> [What the exercise asks] Within the entries that follow, show each line where the word "людей" occurs.
[Material provided]
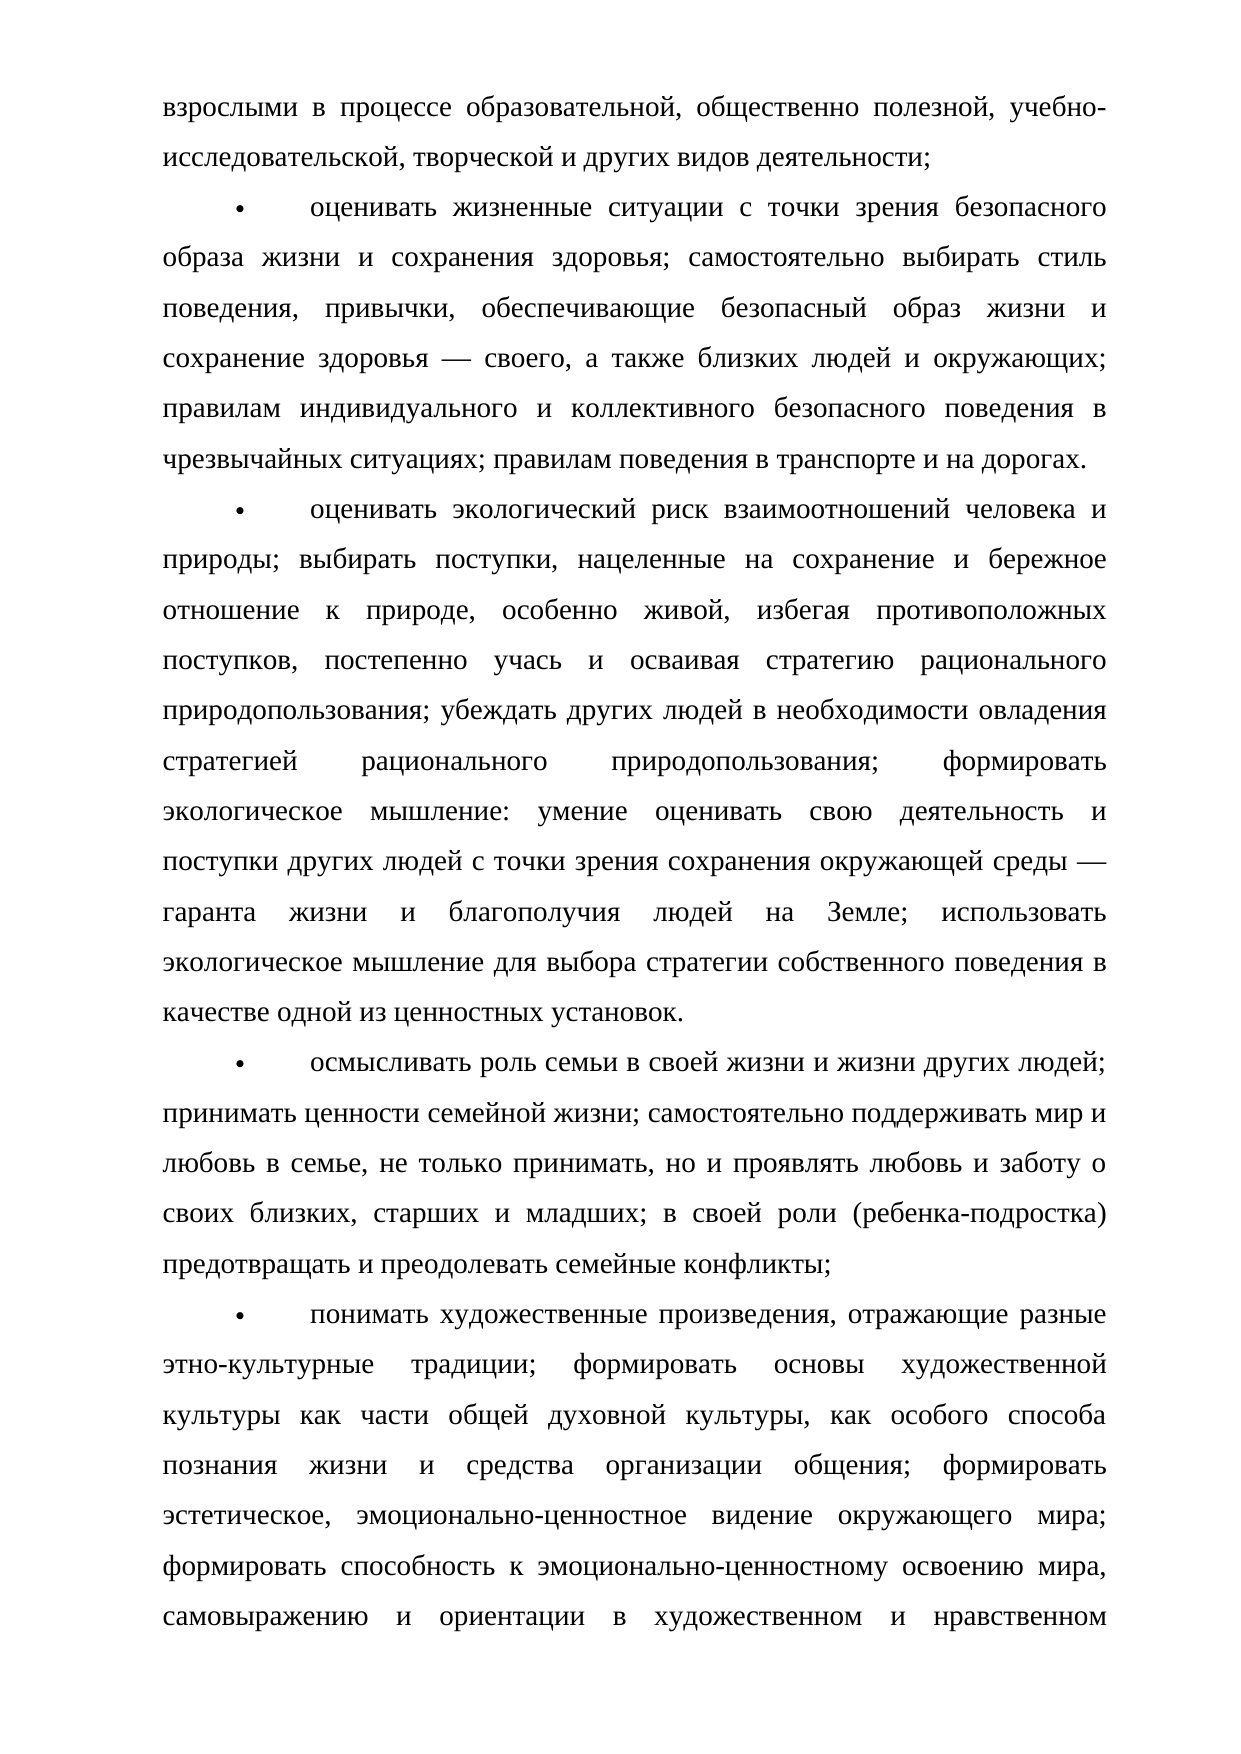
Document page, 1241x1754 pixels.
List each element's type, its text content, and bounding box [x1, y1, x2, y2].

list оценивать экологический риск взаимоотношений человека и природы; выбирать поступки, нацеленные на сохранение и бережное отношение к природе, особенно живой, избегая противоположных поступков, постепенно учась и осваивая стратегию рационального природопользования; убеждать других людей в необходимости овладения стратегией рационального природопользования; формировать экологическое мышление: умение оценивать свою деятельность и поступки других людей с точки зрения сохранения окружающей среды — гаранта жизни и благополучия людей на Земле; использовать экологическое мышление для выбора стратегии собственного поведения в качестве одной из ценностных установок. [162, 491, 1107, 1028]
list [162, 89, 1107, 172]
list оценивать жизненные ситуации с точки зрения безопасного образа жизни и сохранения здоровья; самостоятельно выбирать стиль поведения, привычки, обеспечивающие безопасный образ жизни и сохранение здоровья — своего, а также близких людей и окружающих; правилам индивидуального и коллективного безопасного поведения в чрезвычайных ситуациях; правилам поведения в транспорте и на дорогах. [162, 189, 1107, 474]
list осмысливать роль семьи в своей жизни и жизни других людей; принимать ценности семейной жизни; самостоятельно поддерживать мир и любовь в семье, не только принимать, но и проявлять любовь и заботу о своих близких, старших и младших; в своей роли (ребенка-подростка) предотвращать и преодолевать семейные конфликты; [162, 1044, 1107, 1279]
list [162, 1296, 1107, 1632]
[/Material provided]
> [Task result]
list оценивать экологический риск взаимоотношений человека и природы; выбирать поступки, нацеленные на сохранение и бережное отношение к природе, особенно живой, избегая противоположных поступков, постепенно учась и осваивая стратегию рационального природопользования; убеждать других людей в необходимости овладения стратегией рационального природопользования; формировать экологическое мышление: умение оценивать свою деятельность и поступки других людей с точки зрения сохранения окружающей среды — гаранта жизни и благополучия людей на Земле; использовать экологическое мышление для выбора стратегии собственного поведения в качестве одной из ценностных установок. [162, 491, 1107, 1028]
list оценивать жизненные ситуации с точки зрения безопасного образа жизни и сохранения здоровья; самостоятельно выбирать стиль поведения, привычки, обеспечивающие безопасный образ жизни и сохранение здоровья — своего, а также близких людей и окружающих; правилам индивидуального и коллективного безопасного поведения в чрезвычайных ситуациях; правилам поведения в транспорте и на дорогах. [162, 189, 1107, 474]
list осмысливать роль семьи в своей жизни и жизни других людей; принимать ценности семейной жизни; самостоятельно поддерживать мир и любовь в семье, не только принимать, но и проявлять любовь и заботу о своих близких, старших и младших; в своей роли (ребенка-подростка) предотвращать и преодолевать семейные конфликты; [162, 1044, 1107, 1279]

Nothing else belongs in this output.